LinkedIn’s latest report on the most in-demand skills for 2025 shows that while AI skills like LLM development and AI literacy are skyrocketing in importance, it’s human skills such as communication, adaptability, and critical thinking that still top the list of what employers want.
This is mirrored in the Netherlands, where employers are placing greater value on softer skills such as problem-solving, collaboration, and adaptability over degrees and other qualifications. As AI takes over more routine tasks, the ability to grow, learn, and adapt are becoming some of the most valued strengths among workers.
But amid this rapid transformation, there’s also a growing human cost. A recent PwC report found that 40% of Gen Z workers are considering leaving their jobs due to mental health struggles – a sobering statistic that reflects deeper concerns about burnout, job insecurity, and feeling overwhelmed in a world that’s shifting beneath their feet.
In a labour market already grappling with skills shortages and demographic pressures, this is more than a wellbeing issue – it’s an economic one. If younger workers continue to disengage at this rate, it could lead to long-term productivity challenges and strain on public systems.
As more businesses embrace AI, supporting the wellbeing of staff and the development of new skills will be as crucial as investing in the tools themselves.
Zombie Unicorns and a reality check for French start-ups
In France, a wave of post-Series A bankruptcies is hitting the tech scene hard.
A new report from ScaleX Invest found that more than 10% of French startups that had successfully raised Series A funding are now facing serious financial trouble.
Even more sobering: in 2024, there were more insolvencies than new Series A rounds. That’s the first time the balance has tipped into the red.
What’s going wrong? The majority of these startups raised cash within the last three years, but struggled to turn funding into real, sustainable growth.
This must be a wake-up call – for founders and investors alike – to focus less on big raises and more on early profitability, solid fundamentals, and risk management. Something we explore at length in Tyto’s Scaling Without Borders podcast series.
Meanwhile, across Europe, some of the tech darlings of the last few years are starting to show cracks. Forto, Sorare, and Xentral – once hyped as unicorns – are now being labelled “Zombie Unicorns.” According to Manager Magazin, they’ve raised huge sums, but behind the scenes are burning cash, cutting back, and losing investor confidence.
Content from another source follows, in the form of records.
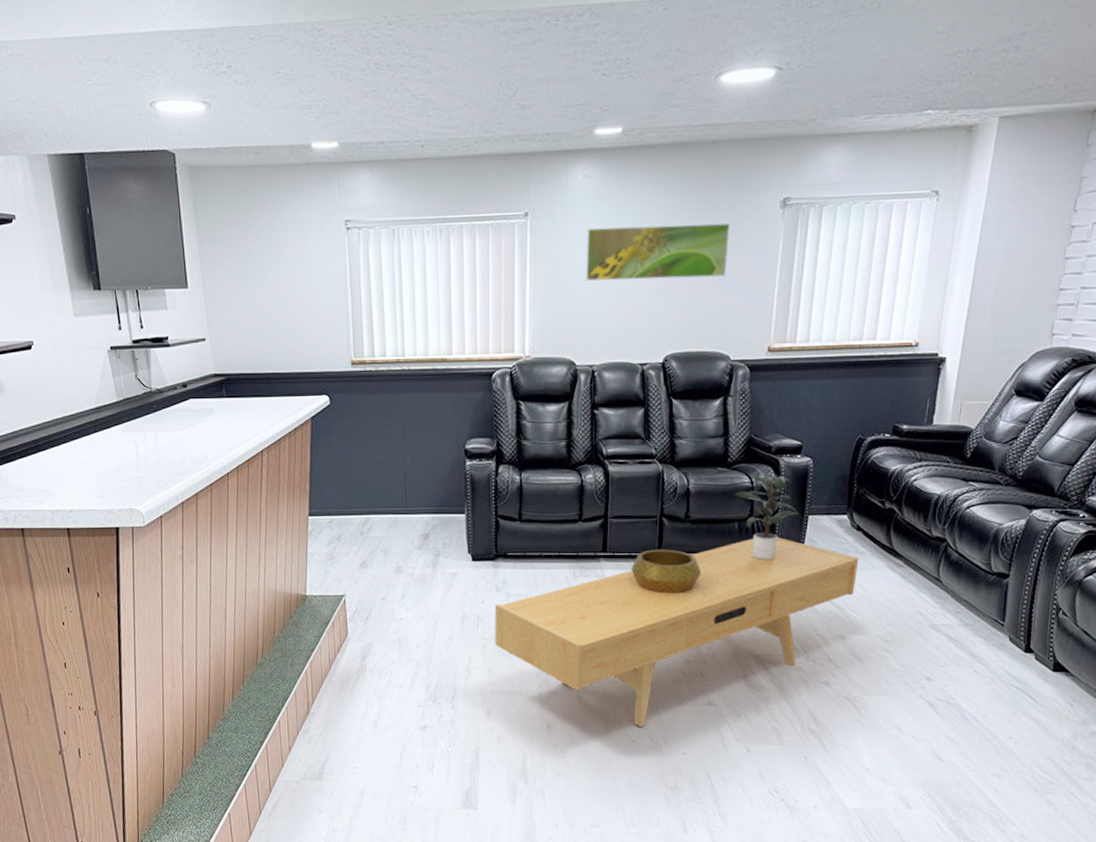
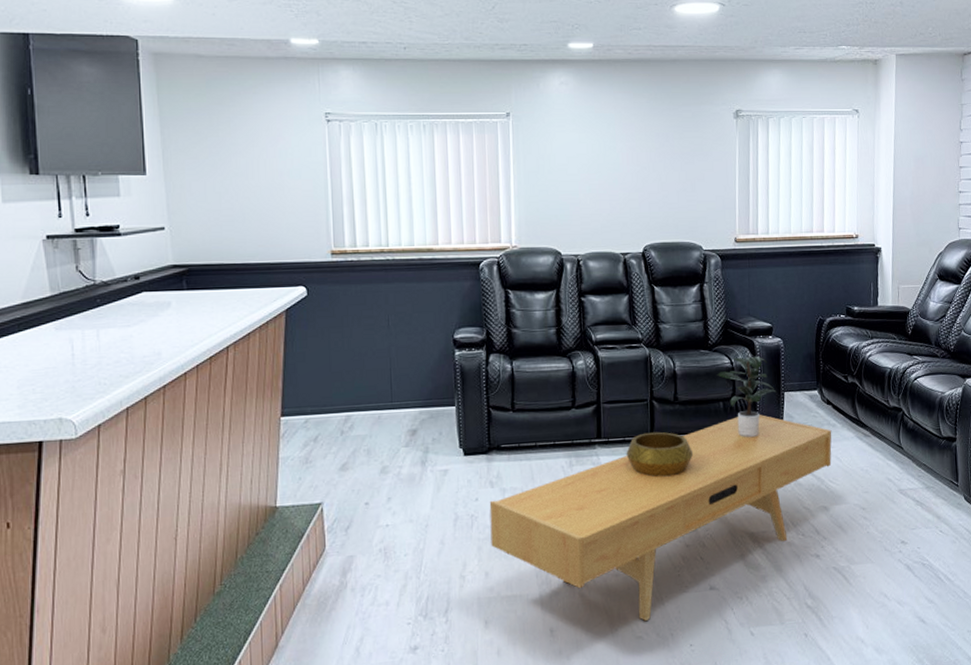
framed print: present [585,223,730,281] -> none [566,129,693,177]

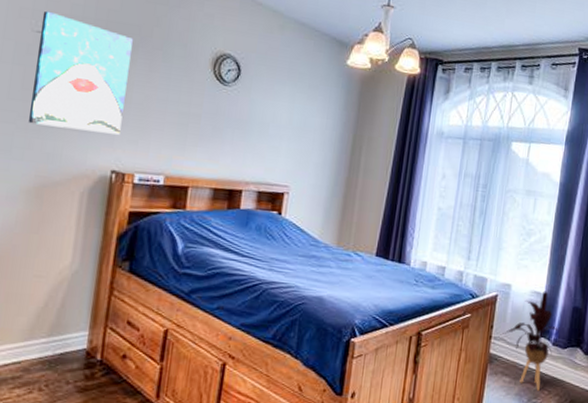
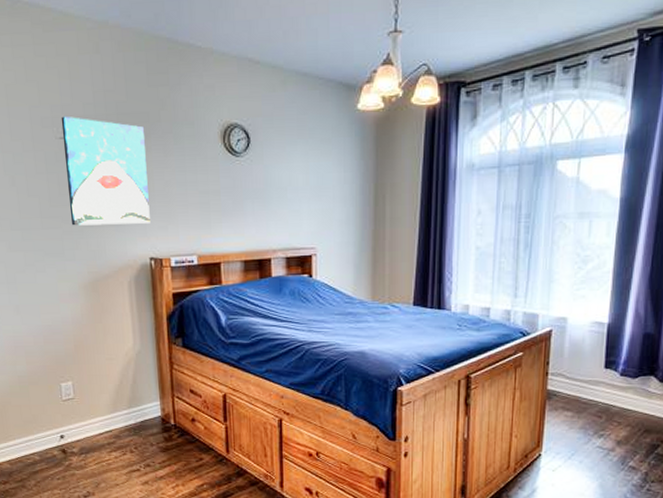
house plant: present [502,291,559,391] -> none [561,320,628,423]

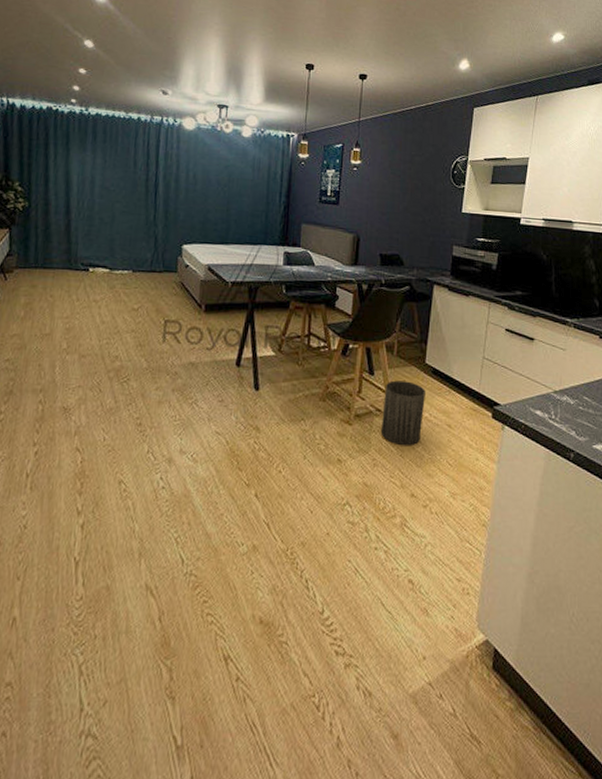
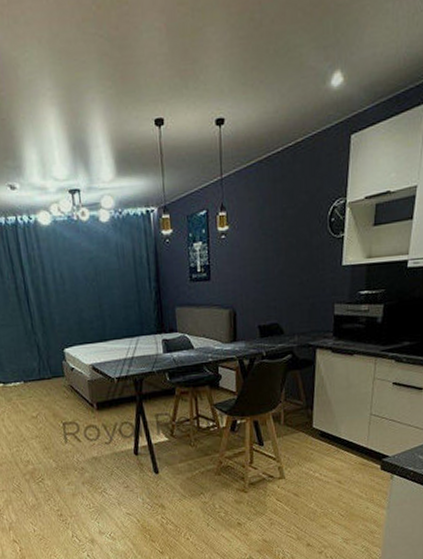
trash can: present [380,380,425,446] -> none [274,446,315,505]

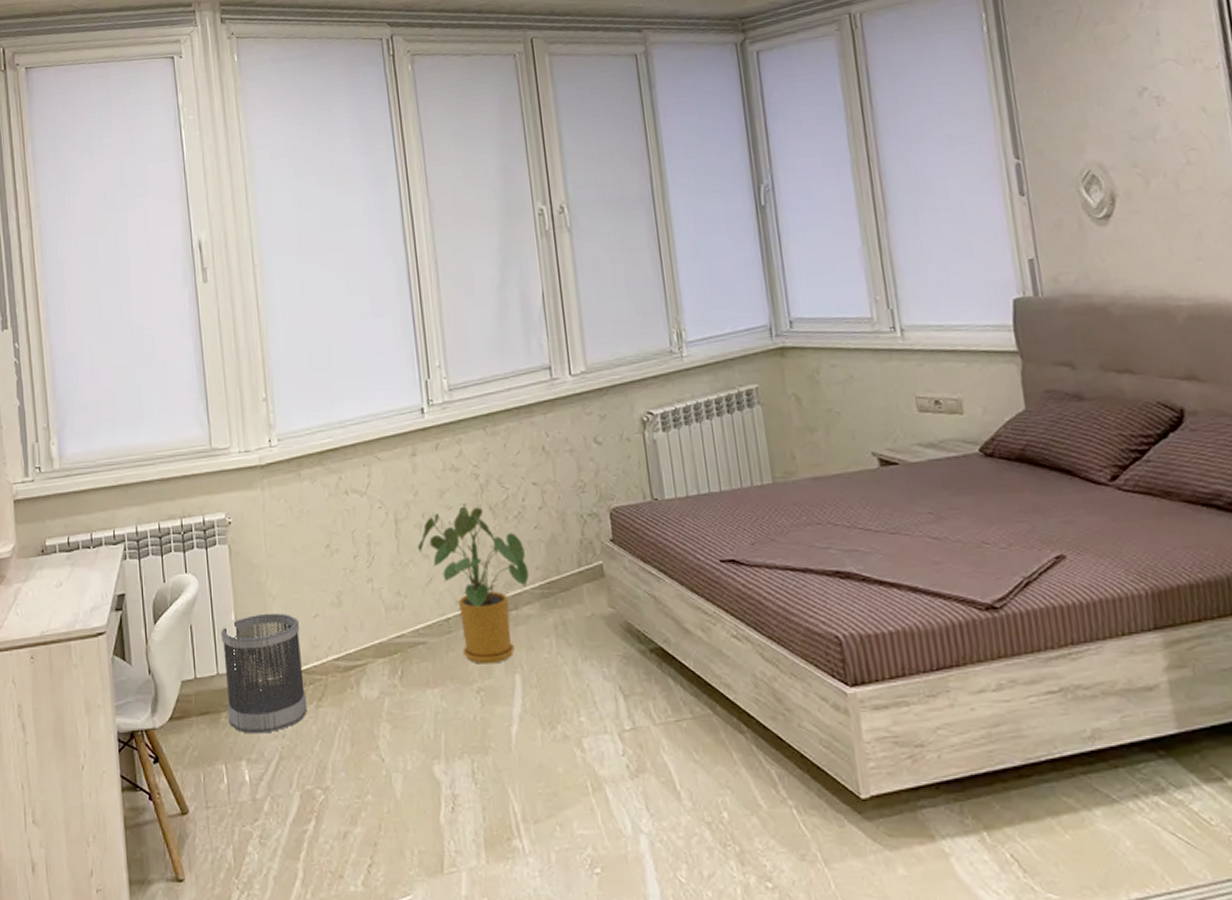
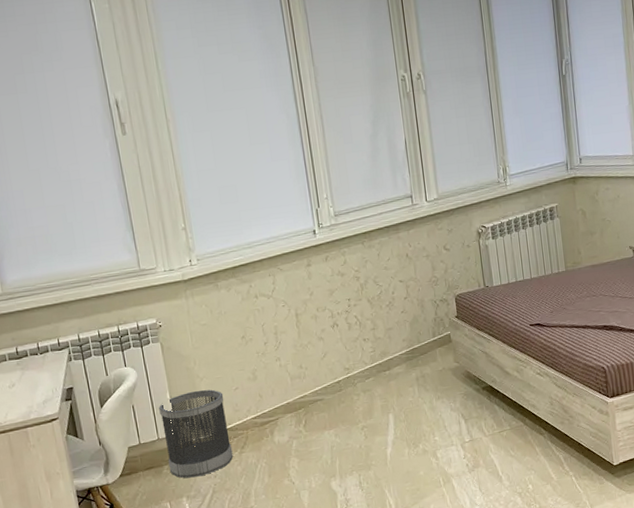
house plant: present [417,506,529,664] -> none [314,300,398,410]

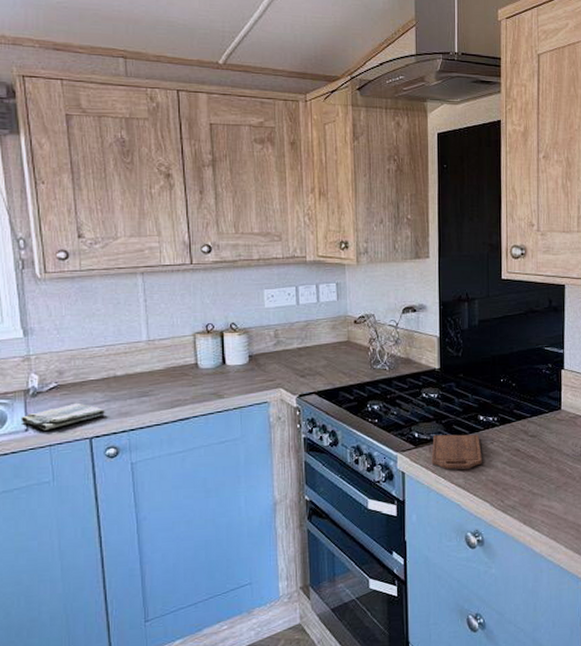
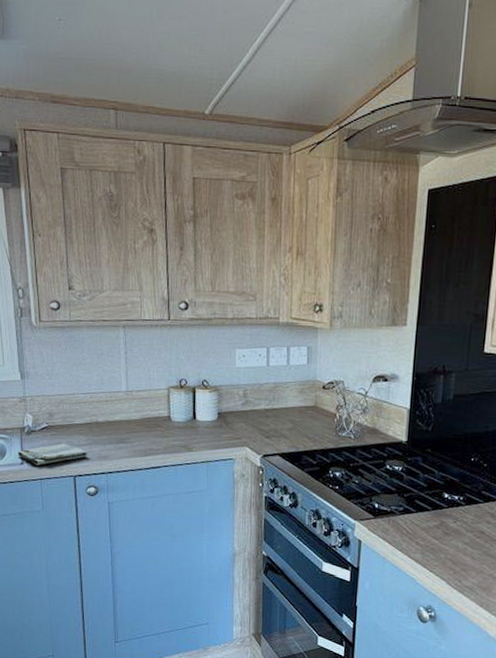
cutting board: present [431,434,482,470] -> none [389,508,443,545]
It’s not just startups and scale-ups feeling the pressure. In the UK, over half of all business leaders are expecting a recession this year, according to BCG’s latest State of UK Business report.
Inflation and rising taxes top their list of worries, so I’ll be watching closely to see what the UK Government plans to do to address this when the Spring Budget is announced later this week
However, it’s not all doom and gloom. There was also some good news last week, with Oracle announcing plans to invest $5 billion in the UK over the next five years, as part of a package of initiatives design to improve cloud infrastructure and AI across the country.